**What to produce:** For the data below, transcribe the part that opens with the line containing "thumb ip: (141, 146)" and closes with the line containing "ring pip: (126, 185)", exactly and with no pictures.

**Task material:**
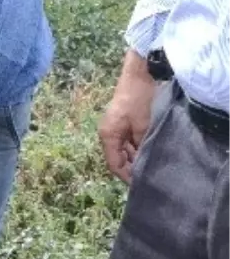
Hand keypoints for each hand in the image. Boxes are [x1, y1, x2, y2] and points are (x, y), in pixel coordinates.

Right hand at [98, 51, 156, 183]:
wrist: (139, 74)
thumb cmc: (139, 100)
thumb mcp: (143, 126)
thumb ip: (141, 146)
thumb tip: (143, 163)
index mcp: (108, 136)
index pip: (114, 164)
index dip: (126, 176)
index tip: (140, 183)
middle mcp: (107, 133)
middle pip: (117, 157)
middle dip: (131, 167)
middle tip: (149, 174)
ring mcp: (113, 127)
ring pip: (122, 149)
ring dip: (134, 156)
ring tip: (150, 163)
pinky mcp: (120, 121)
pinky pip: (126, 140)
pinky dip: (135, 146)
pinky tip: (147, 148)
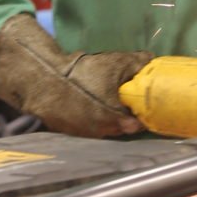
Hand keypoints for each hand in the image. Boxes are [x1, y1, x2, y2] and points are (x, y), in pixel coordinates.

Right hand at [0, 14, 148, 138]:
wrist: (43, 79)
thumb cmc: (82, 72)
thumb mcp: (116, 62)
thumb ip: (139, 63)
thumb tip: (152, 62)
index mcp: (116, 119)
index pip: (139, 125)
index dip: (143, 115)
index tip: (144, 105)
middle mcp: (102, 132)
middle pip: (123, 129)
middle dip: (127, 117)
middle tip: (128, 103)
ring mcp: (86, 134)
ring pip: (106, 129)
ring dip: (110, 119)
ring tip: (108, 103)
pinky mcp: (71, 132)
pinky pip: (88, 128)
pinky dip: (92, 120)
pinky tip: (90, 106)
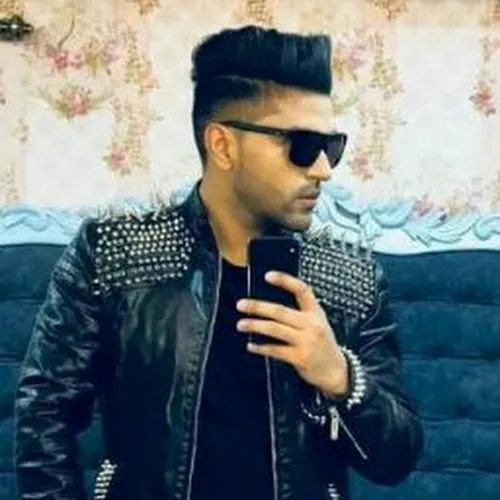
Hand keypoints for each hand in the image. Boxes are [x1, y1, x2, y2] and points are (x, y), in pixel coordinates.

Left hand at [236, 271, 348, 397]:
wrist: (336, 371)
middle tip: (240, 305)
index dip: (285, 281)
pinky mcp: (300, 358)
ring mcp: (307, 342)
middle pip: (280, 311)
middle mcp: (312, 324)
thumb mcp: (318, 323)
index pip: (302, 290)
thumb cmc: (322, 344)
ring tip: (240, 324)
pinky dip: (261, 348)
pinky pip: (275, 350)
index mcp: (316, 312)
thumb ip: (300, 313)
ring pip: (275, 329)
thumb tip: (268, 306)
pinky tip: (251, 345)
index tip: (267, 275)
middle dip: (258, 307)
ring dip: (255, 325)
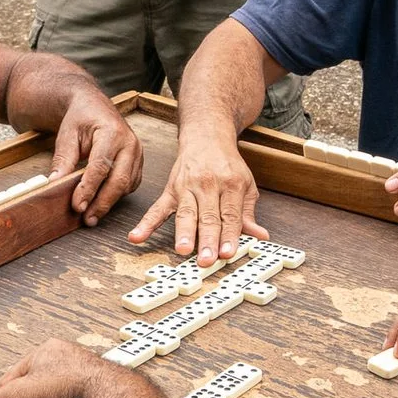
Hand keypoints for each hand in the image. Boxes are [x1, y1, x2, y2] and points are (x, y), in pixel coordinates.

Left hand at [49, 89, 144, 222]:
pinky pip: (131, 184)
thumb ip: (63, 159)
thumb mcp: (67, 135)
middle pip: (119, 180)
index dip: (89, 189)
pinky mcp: (138, 162)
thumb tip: (55, 184)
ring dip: (109, 202)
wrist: (94, 107)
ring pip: (126, 185)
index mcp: (112, 132)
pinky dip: (117, 195)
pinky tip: (103, 201)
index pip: (101, 166)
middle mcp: (130, 143)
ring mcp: (138, 153)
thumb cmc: (81, 118)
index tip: (78, 205)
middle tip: (87, 218)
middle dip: (102, 203)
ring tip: (91, 214)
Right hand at [128, 129, 263, 262]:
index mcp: (231, 185)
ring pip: (186, 213)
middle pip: (208, 217)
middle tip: (206, 260)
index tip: (228, 253)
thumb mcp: (246, 185)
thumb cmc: (227, 166)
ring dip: (183, 233)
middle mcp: (208, 185)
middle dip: (207, 240)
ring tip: (182, 250)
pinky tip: (136, 237)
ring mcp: (187, 187)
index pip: (230, 215)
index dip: (229, 236)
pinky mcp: (170, 190)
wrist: (206, 137)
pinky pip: (157, 209)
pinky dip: (146, 223)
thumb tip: (261, 236)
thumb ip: (249, 214)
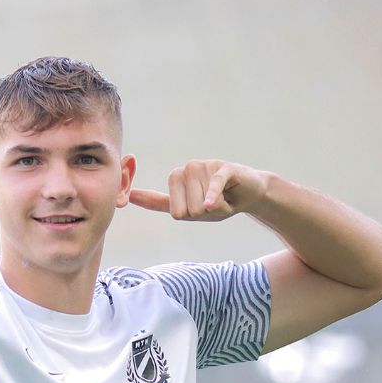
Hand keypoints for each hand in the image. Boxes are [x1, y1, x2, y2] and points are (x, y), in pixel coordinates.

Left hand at [128, 160, 269, 220]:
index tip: (198, 209)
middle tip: (214, 203)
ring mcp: (204, 167)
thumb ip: (161, 204)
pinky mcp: (223, 167)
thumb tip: (131, 196)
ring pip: (201, 201)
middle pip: (188, 209)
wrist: (250, 193)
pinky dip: (213, 195)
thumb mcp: (189, 207)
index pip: (174, 209)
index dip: (190, 216)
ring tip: (224, 197)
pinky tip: (212, 204)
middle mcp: (187, 170)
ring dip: (217, 207)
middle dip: (204, 213)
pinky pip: (214, 184)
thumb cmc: (219, 202)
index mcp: (176, 179)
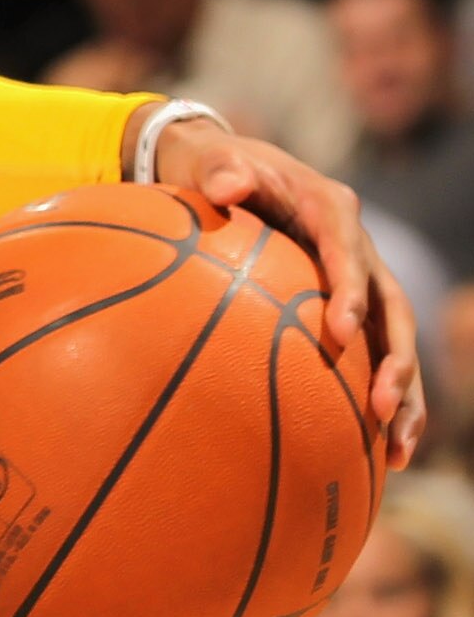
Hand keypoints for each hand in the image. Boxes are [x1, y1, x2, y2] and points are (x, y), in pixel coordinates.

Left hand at [153, 118, 424, 464]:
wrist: (225, 168)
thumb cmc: (214, 168)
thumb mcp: (211, 160)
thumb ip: (220, 170)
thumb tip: (226, 185)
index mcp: (330, 209)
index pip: (349, 251)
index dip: (351, 290)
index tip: (341, 332)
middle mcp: (357, 247)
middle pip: (392, 307)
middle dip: (395, 359)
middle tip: (382, 406)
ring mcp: (360, 280)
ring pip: (395, 342)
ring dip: (404, 396)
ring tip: (399, 452)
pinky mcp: (350, 307)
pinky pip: (373, 356)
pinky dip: (380, 401)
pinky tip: (378, 455)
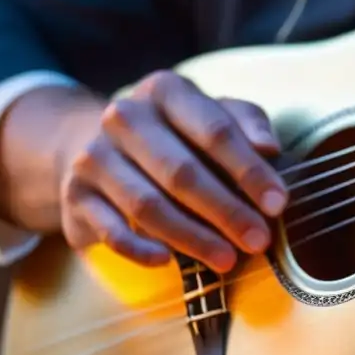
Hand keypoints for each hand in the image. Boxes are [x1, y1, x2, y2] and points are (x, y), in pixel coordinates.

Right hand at [59, 71, 286, 272]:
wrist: (100, 145)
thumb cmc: (177, 134)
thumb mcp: (214, 115)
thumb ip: (247, 124)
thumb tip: (269, 149)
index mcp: (165, 91)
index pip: (214, 131)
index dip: (250, 170)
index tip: (278, 204)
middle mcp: (124, 117)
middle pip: (181, 172)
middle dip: (226, 211)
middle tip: (259, 240)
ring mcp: (95, 156)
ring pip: (148, 205)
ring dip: (192, 237)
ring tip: (228, 259)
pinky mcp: (76, 196)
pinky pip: (111, 230)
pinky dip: (140, 249)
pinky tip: (168, 262)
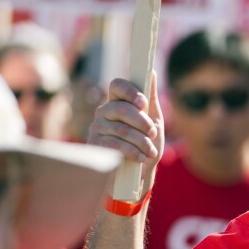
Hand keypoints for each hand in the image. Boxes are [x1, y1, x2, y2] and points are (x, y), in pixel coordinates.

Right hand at [88, 75, 163, 194]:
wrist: (138, 174)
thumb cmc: (146, 145)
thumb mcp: (154, 121)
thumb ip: (152, 99)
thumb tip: (153, 73)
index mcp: (118, 102)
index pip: (117, 85)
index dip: (130, 91)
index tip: (143, 103)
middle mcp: (104, 111)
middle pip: (121, 108)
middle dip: (142, 122)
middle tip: (154, 133)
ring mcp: (97, 127)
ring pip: (121, 129)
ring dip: (141, 141)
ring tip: (150, 151)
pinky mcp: (94, 145)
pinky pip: (114, 144)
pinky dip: (132, 151)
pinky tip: (141, 157)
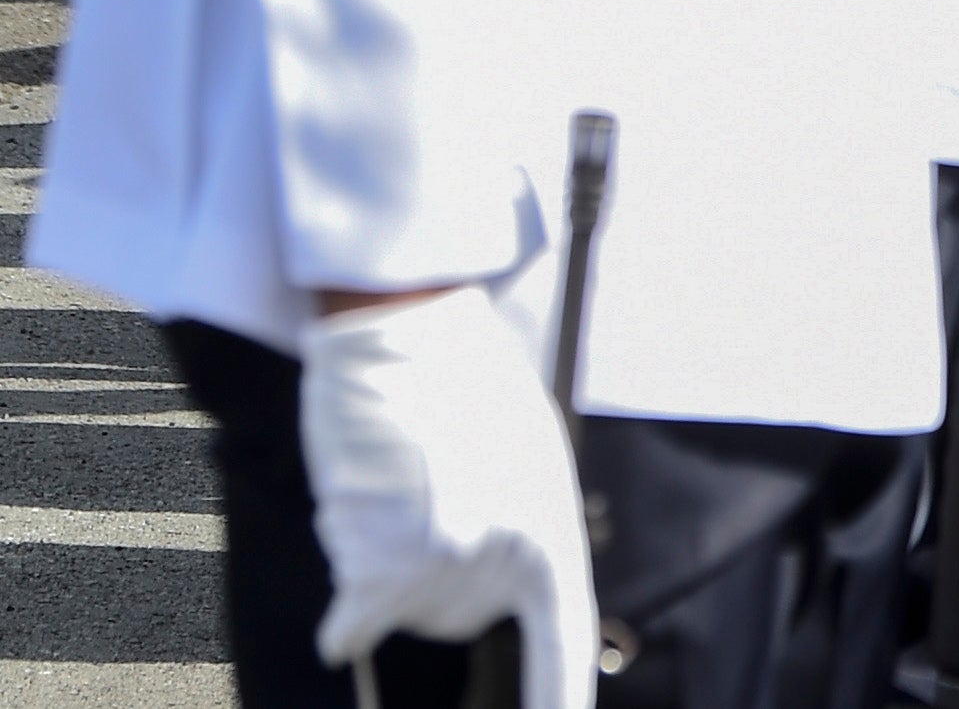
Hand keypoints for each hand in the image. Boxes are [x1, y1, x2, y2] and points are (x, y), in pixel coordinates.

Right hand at [299, 288, 597, 707]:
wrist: (411, 336)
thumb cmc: (465, 386)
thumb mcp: (525, 459)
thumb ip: (518, 528)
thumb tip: (496, 581)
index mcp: (554, 531)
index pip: (563, 638)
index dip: (558, 695)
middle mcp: (511, 560)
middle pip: (460, 618)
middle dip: (437, 573)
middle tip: (426, 496)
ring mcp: (452, 569)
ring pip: (405, 612)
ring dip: (387, 568)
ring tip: (394, 491)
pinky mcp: (389, 568)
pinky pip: (354, 627)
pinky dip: (343, 620)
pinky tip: (343, 592)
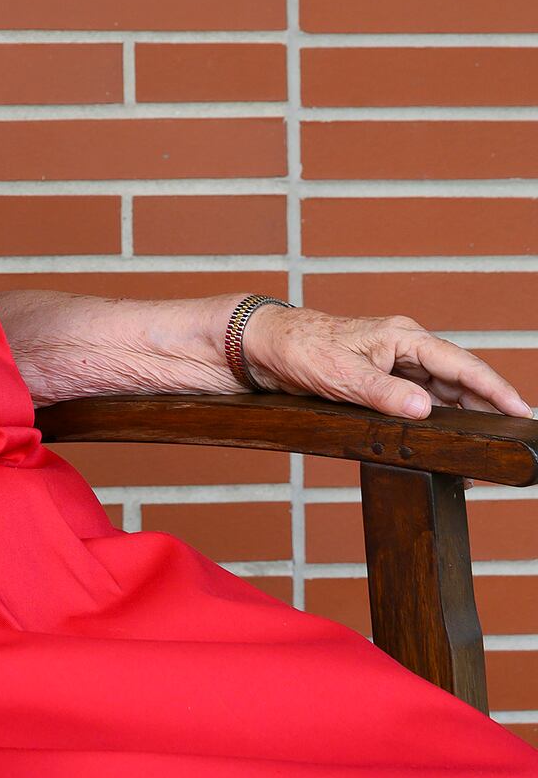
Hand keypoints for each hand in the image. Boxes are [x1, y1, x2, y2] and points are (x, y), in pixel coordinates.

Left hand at [240, 305, 532, 421]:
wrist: (265, 346)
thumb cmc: (300, 348)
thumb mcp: (341, 374)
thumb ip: (383, 392)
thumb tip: (425, 407)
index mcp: (401, 336)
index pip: (459, 362)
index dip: (494, 387)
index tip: (522, 410)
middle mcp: (404, 348)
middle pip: (460, 379)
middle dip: (491, 404)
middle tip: (520, 434)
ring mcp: (395, 365)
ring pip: (445, 392)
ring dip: (468, 414)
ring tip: (495, 441)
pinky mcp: (384, 381)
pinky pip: (423, 401)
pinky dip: (441, 419)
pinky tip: (455, 438)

**Reply to the exercise:**
thumb ip: (141, 146)
thumb tip: (143, 163)
index mcp: (108, 136)
index pip: (114, 164)
index dip: (126, 176)
index tip: (140, 183)
middle mcp: (107, 133)
middle pip: (117, 157)
middle dip: (131, 167)
middle tip: (149, 174)
ring mcp: (113, 127)
ring pip: (122, 149)
ring dip: (134, 156)
ring tip: (150, 163)
pinky mcp: (120, 121)
pinky pip: (126, 140)
pinky dip: (135, 146)
pinky tip: (147, 148)
Hand keypoints for each hand in the image. Boxes are [x1, y1, x2, y2] and points are (x, y), in pixel coordinates.

Right hand at [0, 14, 148, 138]:
wrist: (43, 79)
thumb cmc: (82, 72)
thumb mcp: (116, 62)
thumb ip: (139, 63)
thumb tip: (152, 62)
index mcp: (116, 119)
index pip: (139, 125)
index dip: (143, 115)
index tip: (144, 105)
middle mcp: (102, 132)
middle pip: (123, 129)
middle dip: (127, 117)
middle tip: (128, 103)
ring mcp: (86, 134)
ring pip: (106, 129)
ring dip: (110, 119)
ring tip: (108, 103)
pinky mcp: (71, 132)
pinky pip: (88, 128)
pinky dip: (92, 120)
pinky tip: (90, 106)
Hand keypoints for each hand in the image. Boxes are [x1, y1, x2, y2] and points are (x, y), in pixel coordinates.

Left hand at [236, 271, 348, 397]:
wrist: (336, 371)
middle tip: (240, 305)
index dip: (285, 281)
pinky mcp: (300, 358)
ring mcp: (307, 342)
middle pip: (280, 311)
middle mcp: (312, 324)
thumb mcp: (318, 323)
index pip: (302, 290)
thumb cmc: (322, 344)
ring tip: (240, 324)
pinky dip: (261, 348)
pinky pip: (275, 350)
index mcp: (316, 312)
thumb ip: (300, 313)
ring pip: (275, 329)
thumb tip: (268, 306)
pinky tip: (251, 345)
index tip: (267, 275)
middle dip: (258, 307)
ring dip: (255, 325)
Hand keypoints for each hand in the image. Boxes are [x1, y1, x2, y2] and points are (x, y), in pixel coordinates.

Left hand at [49, 89, 144, 222]:
pinky pip: (131, 184)
thumb ip: (63, 159)
thumb mcp: (67, 135)
middle pip: (119, 180)
index dip: (89, 189)
pinky mcp: (138, 162)
thumb tip: (55, 184)
ring dip: (109, 202)
wrist: (94, 107)
ring pip: (126, 185)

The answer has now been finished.